1. Field of the Invention
The present invention relates to electromagnetic communications systems. More specifically, the present invention relates to direct digital synthesis (DDS) and direct digitization of radio frequency (RF) signals.
2. Description of the Related Art
For current and future applications, space based radars will require high performance at lightweight and small volume. For example, by the year 2008, such systems will be expected to handle multiple tasks such as Synthetic Aperture Radar (SAR), Ground Moving Target Indication (GMTI), Airborne Moving Target Indication (AMTI), Digital Terrain Elevation Detection (DTED), and other multi-intelligence (INT) functions. Current systems tend to be stove piped, narrowly focused and single functioned. In addition, payloads for these systems will be required to have weight densities on the order of 4 kg per square meter (3 times lighter than today""s systems) and volume compaction of about 1500:1 (typical compaction ratios are currently between 3 and 5 to 1). Potential customers have also stressed a need for all of these improvements at a lower cost than can be achieved today (in light of shrinking budgets).

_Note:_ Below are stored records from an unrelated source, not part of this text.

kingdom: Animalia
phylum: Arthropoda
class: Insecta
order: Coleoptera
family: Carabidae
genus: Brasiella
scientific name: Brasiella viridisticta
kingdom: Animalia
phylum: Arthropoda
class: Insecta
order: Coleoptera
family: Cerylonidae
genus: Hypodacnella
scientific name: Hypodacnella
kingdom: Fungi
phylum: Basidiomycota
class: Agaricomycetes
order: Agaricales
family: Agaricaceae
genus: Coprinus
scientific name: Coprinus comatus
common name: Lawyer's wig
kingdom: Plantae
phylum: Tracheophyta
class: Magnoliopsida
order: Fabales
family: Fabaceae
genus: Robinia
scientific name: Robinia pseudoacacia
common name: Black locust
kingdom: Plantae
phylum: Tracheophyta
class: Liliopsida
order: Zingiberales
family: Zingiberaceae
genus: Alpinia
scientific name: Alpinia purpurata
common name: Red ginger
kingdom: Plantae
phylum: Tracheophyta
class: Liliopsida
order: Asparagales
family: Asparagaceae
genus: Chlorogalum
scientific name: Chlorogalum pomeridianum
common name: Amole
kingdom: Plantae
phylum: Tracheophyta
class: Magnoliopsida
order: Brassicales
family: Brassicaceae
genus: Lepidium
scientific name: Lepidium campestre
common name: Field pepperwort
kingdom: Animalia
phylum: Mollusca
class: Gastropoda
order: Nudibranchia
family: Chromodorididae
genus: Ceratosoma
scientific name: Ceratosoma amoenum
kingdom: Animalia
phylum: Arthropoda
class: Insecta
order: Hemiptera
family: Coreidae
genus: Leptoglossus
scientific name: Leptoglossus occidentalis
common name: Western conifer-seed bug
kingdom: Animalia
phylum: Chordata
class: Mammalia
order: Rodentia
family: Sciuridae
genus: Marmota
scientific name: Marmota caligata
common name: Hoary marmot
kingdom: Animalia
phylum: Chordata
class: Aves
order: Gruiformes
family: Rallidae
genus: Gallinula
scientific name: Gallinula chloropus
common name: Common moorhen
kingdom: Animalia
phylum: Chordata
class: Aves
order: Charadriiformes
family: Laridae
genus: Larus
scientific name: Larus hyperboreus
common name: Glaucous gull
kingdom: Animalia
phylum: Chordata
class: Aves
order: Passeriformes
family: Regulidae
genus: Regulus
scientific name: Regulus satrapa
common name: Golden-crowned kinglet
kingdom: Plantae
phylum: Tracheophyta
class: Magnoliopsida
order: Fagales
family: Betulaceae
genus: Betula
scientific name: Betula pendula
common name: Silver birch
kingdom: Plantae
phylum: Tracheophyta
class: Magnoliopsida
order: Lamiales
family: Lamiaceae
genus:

Current space based radar systems incorporate consolidated receivers and exciters. These solutions are adequate for systems that do not require large numbers of independent phase centers (typically less than 8), do not need to perform multi-INT missions, do not need to weigh less than 12 Kg per square meter, do not need ultra-wide bandwidths, etc. Furthermore, current solutions for today""s receiver functions tend to cost about $1M per channel (for space qualified hardware) which would be unacceptable for systems requiring over 32 independent receivers for example. Thus, current hardware is expensive, bulky, heavy, relatively specialized and not suitable to meet tomorrow""s needs.
Hence, a need exists in the art for an improved system or method for receiving and exciting electromagnetic signals which is smaller, lighter, and less expensive than current systems.
The need in the art is addressed by the novel analog-to-digital converter (ADC) and direct digital synthesizer (DDS) architectures of the present invention. The novel ADC architecture includes a first circuit for receiving an input signal; a second circuit for setting a predetermined number of thresholds using a predetermined number of preamplifiers with weighted unit current sources in each of the preamplifier outputs; and a third circuit for comparing the input to the thresholds. The novel active offset method of the present invention removes the R-C time constant associated with the resistive ladder of conventional ADCs and provides the ability to easily trim individual thresholds without the need for trimmable resistors. In the preferred embodiment, the ADC includes trimmable current sources.
In the best mode, the ADC of the present invention incorporates an improved comparator circuit. The novel comparator includes split load resistors to increase the acquisition time and reduce the regeneration time constant, emitter follower buffers on the latch pair transistors to reduce the capacitive loading on the regeneration node, and cascode transistors coupled to the load resistors to eliminate the output loading effects from the regeneration node. All of these improvements allow a faster acquisition time and regeneration time constant to be on the order of the forward transit time in the transistor, which is a theoretical limit.
When implemented as an Advanced Digital Antenna Module (ADAM) for receiving and exciting electromagnetic signals, the ADAM Application Specific Integrated Circuit (ASIC) may integrate a complete receiver/exciter function on a monolithic silicon germanium (SiGe) device, enabling direct digital-to-RF (Radio Frequency) and RF-to-digital transformations. Thus, the teachings disclosed herein provide for improved analog-to-digital converter (ADC) operation via a novel active offset comparison methodology.
The novel DDS architecture overcomes the existing accuracy and dynamic limitations of digital-to-analog converter (DAC) structures through the ability to digitally trim out differential nonlinearities of the converter. Additionally, digital algorithms are implemented which address the limitations that transistor self-heating has had on converter dynamic range.